Algorithmically constructed news

In Wired, Steven Levy has a long profile of the fascinating field of algorithmic news-story generation. Levy focuses on Narrative Science, and its competitor Automated Insights, and discusses how the companies can turn "data rich" streams into credible news-stories whose style can be presented as anything from sarcastic blogger to dry market analyst. Narrative Science's cofounder, Kristian Hammond, claims that 90 percent of all news will soon be algorithmically generated, but that this won't be due to computers stealing journalists' jobs -- rather, it will be because automation will enable the creation of whole classes of news stories that don't exist today, such as detailed, breezy accounts of every little league game in the country.

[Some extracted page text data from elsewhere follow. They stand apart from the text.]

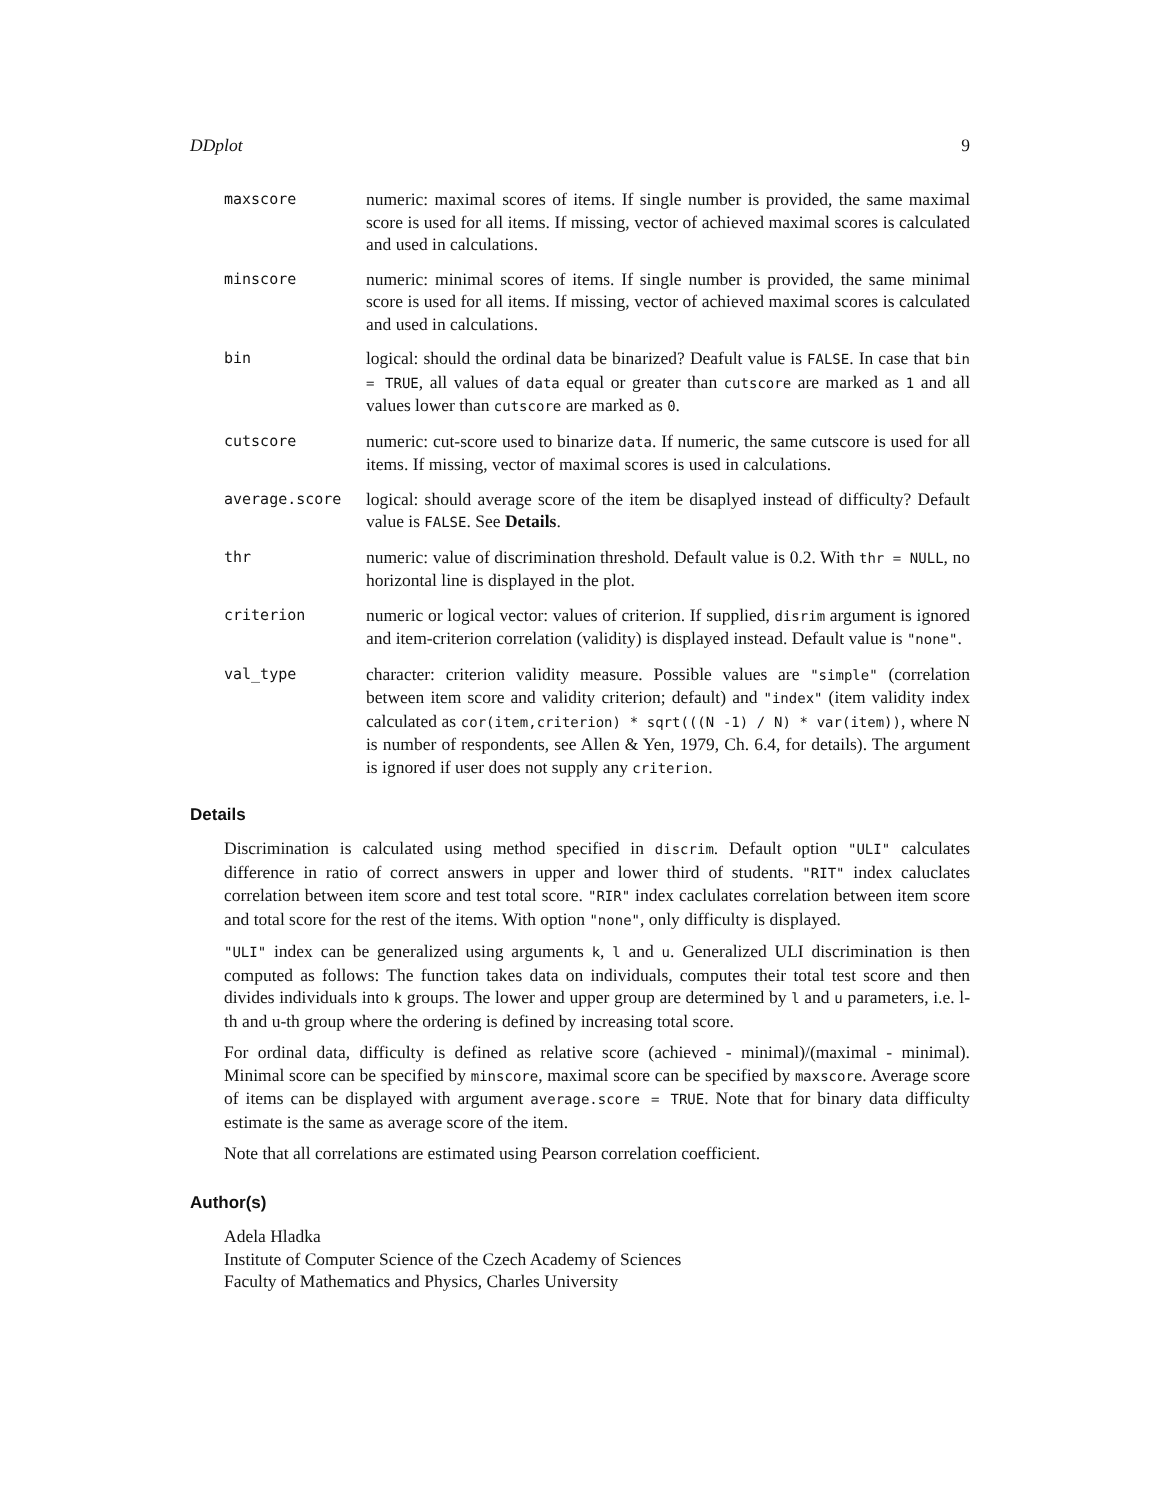DDplot 9
maxscore
numeric: maximal scores of items. If single number is provided, the same maximal score is used for all items. If missing, vector of achieved maximal scores is calculated and used in calculations.
minscore
numeric: minimal scores of items. If single number is provided, the same minimal score is used for all items. If missing, vector of achieved maximal scores is calculated and used in calculations.
bin
logical: should the ordinal data be binarized? Deafult value is FALSE. In case that bin = TRUE, all values of data equal or greater than cutscore are marked as 1 and all values lower than cutscore are marked as 0.
cutscore
numeric: cut-score used to binarize data. If numeric, the same cutscore is used for all items. If missing, vector of maximal scores is used in calculations.
average.score
logical: should average score of the item be disaplyed instead of difficulty? Default value is FALSE. See Details.
thr
numeric: value of discrimination threshold. Default value is 0.2. With thr = NULL, no horizontal line is displayed in the plot.
criterion
numeric or logical vector: values of criterion. If supplied, disrim argument is ignored and item-criterion correlation (validity) is displayed instead. Default value is "none".
val_type
character: criterion validity measure. Possible values are "simple" (correlation between item score and validity criterion; default) and "index" (item validity index calculated as cor(item,criterion) * sqrt(((N -1) / N) * var(item)), where N is number of respondents, see Allen & Yen, 1979, Ch. 6.4, for details). The argument is ignored if user does not supply any criterion.
Details
Discrimination is calculated using method specified in discrim. Default option "ULI" calculates difference in ratio of correct answers in upper and lower third of students. "RIT" index caluclates correlation between item score and test total score. "RIR" index caclulates correlation between item score and total score for the rest of the items. With option "none", only difficulty is displayed.
"ULI" index can be generalized using arguments k, l and u. Generalized ULI discrimination is then computed as follows: The function takes data on individuals, computes their total test score and then divides individuals into k groups. The lower and upper group are determined by l and u parameters, i.e. l-th and u-th group where the ordering is defined by increasing total score.
For ordinal data, difficulty is defined as relative score (achieved - minimal)/(maximal - minimal). Minimal score can be specified by minscore, maximal score can be specified by maxscore. Average score of items can be displayed with argument average.score = TRUE. Note that for binary data difficulty estimate is the same as average score of the item.
Note that all correlations are estimated using Pearson correlation coefficient.
Author(s)
Adela Hladka
Institute of Computer Science of the Czech Academy of Sciences
Faculty of Mathematics and Physics, Charles University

Narrative Science’s writing engine requires several steps. First, it must amass high-quality data. That’s why finance and sports are such natural subjects: Both involve the fluctuations of numbers—earnings per share, stock swings, ERAs, RBI. And stats geeks are always creating new data that can enrich a story. Baseball fans, for instance, have created models that calculate the odds of a team’s victory in every situation as the game progresses. So if something happens during one at-bat that suddenly changes the odds of victory from say, 40 percent to 60 percent, the algorithm can be programmed to highlight that pivotal play as the most dramatic moment of the game thus far. Then the algorithms must fit that data into some broader understanding of the subject matter. (For instance, they must know that the team with the highest number of “runs” is declared the winner of a baseball game.) So Narrative Science’s engineers program a set of rules that govern each subject, be it corporate earnings or a sporting event. But how to turn that analysis into prose? The company has hired a team of “meta-writers,” trained journalists who have built a set of templates. They work with the engineers to coach the computers to identify various “angles” from the data. Who won the game? Was it a come-from-behind victory or a blowout? Did one player have a fantastic day at the plate? The algorithm considers context and information from other databases as well: Did a losing streak end?

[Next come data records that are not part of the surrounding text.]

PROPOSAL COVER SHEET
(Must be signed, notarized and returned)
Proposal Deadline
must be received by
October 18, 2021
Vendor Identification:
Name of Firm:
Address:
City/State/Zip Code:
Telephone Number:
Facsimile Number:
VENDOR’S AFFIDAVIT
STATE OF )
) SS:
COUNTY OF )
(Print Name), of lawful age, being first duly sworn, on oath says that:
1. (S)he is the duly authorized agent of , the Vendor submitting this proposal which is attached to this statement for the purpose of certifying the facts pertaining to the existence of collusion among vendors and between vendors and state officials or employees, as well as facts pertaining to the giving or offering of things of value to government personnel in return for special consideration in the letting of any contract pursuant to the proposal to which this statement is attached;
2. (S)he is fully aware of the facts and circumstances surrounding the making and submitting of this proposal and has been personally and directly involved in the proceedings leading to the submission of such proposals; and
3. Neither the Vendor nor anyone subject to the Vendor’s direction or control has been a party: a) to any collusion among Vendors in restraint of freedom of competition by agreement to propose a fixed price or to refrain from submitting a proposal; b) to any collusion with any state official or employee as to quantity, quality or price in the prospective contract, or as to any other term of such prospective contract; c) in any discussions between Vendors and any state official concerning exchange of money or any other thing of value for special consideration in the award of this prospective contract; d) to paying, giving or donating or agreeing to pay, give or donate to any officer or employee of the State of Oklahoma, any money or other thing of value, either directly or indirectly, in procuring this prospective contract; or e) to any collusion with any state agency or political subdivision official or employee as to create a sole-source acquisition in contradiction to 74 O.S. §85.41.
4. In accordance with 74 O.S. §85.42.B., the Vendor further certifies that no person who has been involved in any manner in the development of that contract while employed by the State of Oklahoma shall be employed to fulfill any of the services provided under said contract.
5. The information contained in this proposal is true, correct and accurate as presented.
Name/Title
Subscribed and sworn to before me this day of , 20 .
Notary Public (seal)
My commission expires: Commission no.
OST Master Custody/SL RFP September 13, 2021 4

Then comes the structure. Most news stories, particularly about subjects like sports or finance, hew to a pretty predictable formula, and so it’s a relatively simple matter for the meta-writers to create a framework for the articles. To construct sentences, the algorithms use vocabulary compiled by the meta-writers. (For baseball, the meta-writers seem to have relied heavily on famed early-20th-century sports columnist Ring Lardner. People are always whacking home runs, swiping bags, tallying runs, and stepping up to the dish.) The company calls its finished product “the narrative.”

Both companies claim that they'll be able to make sense of less-quantifiable subjects in the future, and will be able to generate stories about them, too.

Can an Algorithm Write a Better News Story Than a Human Reporter?



  1. “Narrative Science’s cofounder, Kristian Hammond, claims that 90 percent of all news will soon be algorithmically generated, but that this won’t be due to computers stealing journalists’ jobs — rather, it will be because automation will enable the creation of whole classes of news stories that don’t exist today, such as detailed, breezy accounts of every little league game in the country.”

    I’m sorry, but that’s a contradicton imho.  Part of the reason little league doesn’t get coverage now is because nobody gets paid to cover sports anymore.

    Knowing a little bit about the newspaper business myself, if they manage to build an algorithmic process that can make sense of stories and spit out something that an editor can work with, and they set a price that’s competitive with reporters’ wages, this will absolutely put journalists out of work, and will likely be used to keep newspapers wheezing along for a few more years.

    Maybe the STEM snobs are right; maybe it’s necessary for everyone to get a STEM degree.  Because they’ll be the only people with actual useful job skills.  The rest of us will be, I don’t know, hell, I suppose at some point there will be a tipping point where we won’t even need STEM because society will go off the rails.

    1. Your contradiction doesn’t make sense: if it’s already uneconomic to pay journalists to write about little league then this development doesn’t change anything for journalists.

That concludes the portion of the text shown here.